Page extract —
----------------------------------------
It makes sense that one could run out of ideas on planning romantic and entertaining dates and activities. Sometimes you feel as though you’ve done it all before. The movies and out to eat can become a little boring and you may need new suggestions. But making time for a loved one should come natural for us and be a priority.

However, if making time for one another is a challenge, in comes the Romance Secretary, to help keep the two connected. Again my original question is, what could truly get in the way of your time together? If work happens to be consuming your lives, that’s what vacation and sick time are for. Scheduling time off and stealing a day to just be alone always re-energizes a couple. Whether it’s staying in bed for most of the morning or getting out and enjoying the day, this type of planning needs to happen.

The children may be another reason the time a couple has to spend together is limited. Parents are so consumed with making sure their children are properly cared for that everything else gets tossed to the side. Getting a babysitter and planning a date night as frequently as possible is ideal; check with the grandparents, they usually understand a couple’s need for quality time. Perhaps sending the children to bed an hour earlier will allow a couple the chance to enjoy a little bit of time.
----------------------------------------
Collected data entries

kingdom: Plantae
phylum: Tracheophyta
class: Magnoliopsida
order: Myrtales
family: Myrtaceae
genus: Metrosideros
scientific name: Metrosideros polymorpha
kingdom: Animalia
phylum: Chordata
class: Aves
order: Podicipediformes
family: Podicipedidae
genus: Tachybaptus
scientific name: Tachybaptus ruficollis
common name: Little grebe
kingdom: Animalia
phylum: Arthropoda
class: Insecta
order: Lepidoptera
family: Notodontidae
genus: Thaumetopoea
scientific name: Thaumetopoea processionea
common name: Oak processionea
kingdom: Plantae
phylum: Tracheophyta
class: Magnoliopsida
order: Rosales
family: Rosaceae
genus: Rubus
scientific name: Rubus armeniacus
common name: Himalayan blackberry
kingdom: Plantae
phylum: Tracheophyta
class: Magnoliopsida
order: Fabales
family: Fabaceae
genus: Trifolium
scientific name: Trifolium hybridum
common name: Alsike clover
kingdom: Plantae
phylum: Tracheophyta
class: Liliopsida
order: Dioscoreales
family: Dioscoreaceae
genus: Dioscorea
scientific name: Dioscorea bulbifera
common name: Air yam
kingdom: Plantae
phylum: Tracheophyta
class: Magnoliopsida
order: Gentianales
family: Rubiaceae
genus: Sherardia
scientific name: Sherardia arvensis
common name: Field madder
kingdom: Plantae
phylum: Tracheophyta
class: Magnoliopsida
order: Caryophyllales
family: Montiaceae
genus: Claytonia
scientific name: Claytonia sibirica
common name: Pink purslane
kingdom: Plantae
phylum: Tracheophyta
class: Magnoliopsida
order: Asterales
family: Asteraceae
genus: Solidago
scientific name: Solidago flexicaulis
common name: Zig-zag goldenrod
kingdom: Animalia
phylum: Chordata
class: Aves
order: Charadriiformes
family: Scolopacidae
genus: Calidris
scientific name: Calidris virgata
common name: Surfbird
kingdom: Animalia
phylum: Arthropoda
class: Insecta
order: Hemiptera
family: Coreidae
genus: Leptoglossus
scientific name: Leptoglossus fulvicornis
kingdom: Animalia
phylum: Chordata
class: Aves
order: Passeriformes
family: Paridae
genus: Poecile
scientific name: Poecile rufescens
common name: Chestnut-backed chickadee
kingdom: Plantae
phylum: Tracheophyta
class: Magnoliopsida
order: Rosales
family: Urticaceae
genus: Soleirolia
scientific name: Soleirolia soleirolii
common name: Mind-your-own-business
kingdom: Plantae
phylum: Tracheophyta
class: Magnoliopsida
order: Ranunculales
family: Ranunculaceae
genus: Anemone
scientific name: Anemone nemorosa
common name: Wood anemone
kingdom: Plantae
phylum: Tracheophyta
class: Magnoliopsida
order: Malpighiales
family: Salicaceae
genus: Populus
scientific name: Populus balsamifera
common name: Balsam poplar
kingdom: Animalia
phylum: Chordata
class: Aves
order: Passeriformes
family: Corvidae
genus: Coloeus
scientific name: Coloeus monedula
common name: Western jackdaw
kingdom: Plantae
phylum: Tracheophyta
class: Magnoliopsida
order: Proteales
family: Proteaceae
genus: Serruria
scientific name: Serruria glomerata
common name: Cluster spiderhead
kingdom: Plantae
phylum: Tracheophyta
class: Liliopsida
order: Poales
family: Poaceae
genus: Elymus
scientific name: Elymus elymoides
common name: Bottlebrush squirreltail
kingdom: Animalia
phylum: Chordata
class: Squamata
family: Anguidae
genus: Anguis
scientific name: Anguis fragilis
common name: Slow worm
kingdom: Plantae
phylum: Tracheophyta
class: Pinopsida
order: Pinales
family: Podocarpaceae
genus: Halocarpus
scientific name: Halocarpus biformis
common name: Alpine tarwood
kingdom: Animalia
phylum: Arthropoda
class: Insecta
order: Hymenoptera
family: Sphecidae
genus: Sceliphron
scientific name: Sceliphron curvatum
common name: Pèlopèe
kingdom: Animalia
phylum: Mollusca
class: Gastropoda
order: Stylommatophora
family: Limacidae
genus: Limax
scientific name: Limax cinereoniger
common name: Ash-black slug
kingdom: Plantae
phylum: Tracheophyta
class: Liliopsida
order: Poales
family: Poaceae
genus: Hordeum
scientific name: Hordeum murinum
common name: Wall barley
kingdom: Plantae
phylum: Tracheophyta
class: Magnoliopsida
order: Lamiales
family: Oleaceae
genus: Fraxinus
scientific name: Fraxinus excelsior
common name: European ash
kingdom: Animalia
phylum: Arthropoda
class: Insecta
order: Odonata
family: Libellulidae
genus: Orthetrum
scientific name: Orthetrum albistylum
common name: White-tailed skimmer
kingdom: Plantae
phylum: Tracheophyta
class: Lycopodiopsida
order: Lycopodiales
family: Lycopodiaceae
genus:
----------------------------------------
Given request 1 —
Translate this sentence from the passage about couples' time together into Spanish: "Sometimes you feel as though you’ve done it all before."
Given request 2 —
From the passage about couples' time together, extract the text starting with "The children may" and going on through "bit of time.".

Final result 1 —
A veces sientes que ya lo has hecho todo antes.

Final result 2 —
The children may be another reason the time a couple has to spend together is limited. Parents are so consumed with making sure their children are properly cared for that everything else gets tossed to the side. Getting a babysitter and planning a date night as frequently as possible is ideal; check with the grandparents, they usually understand a couple’s need for quality time. Perhaps sending the children to bed an hour earlier will allow a couple the chance to enjoy a little bit of time.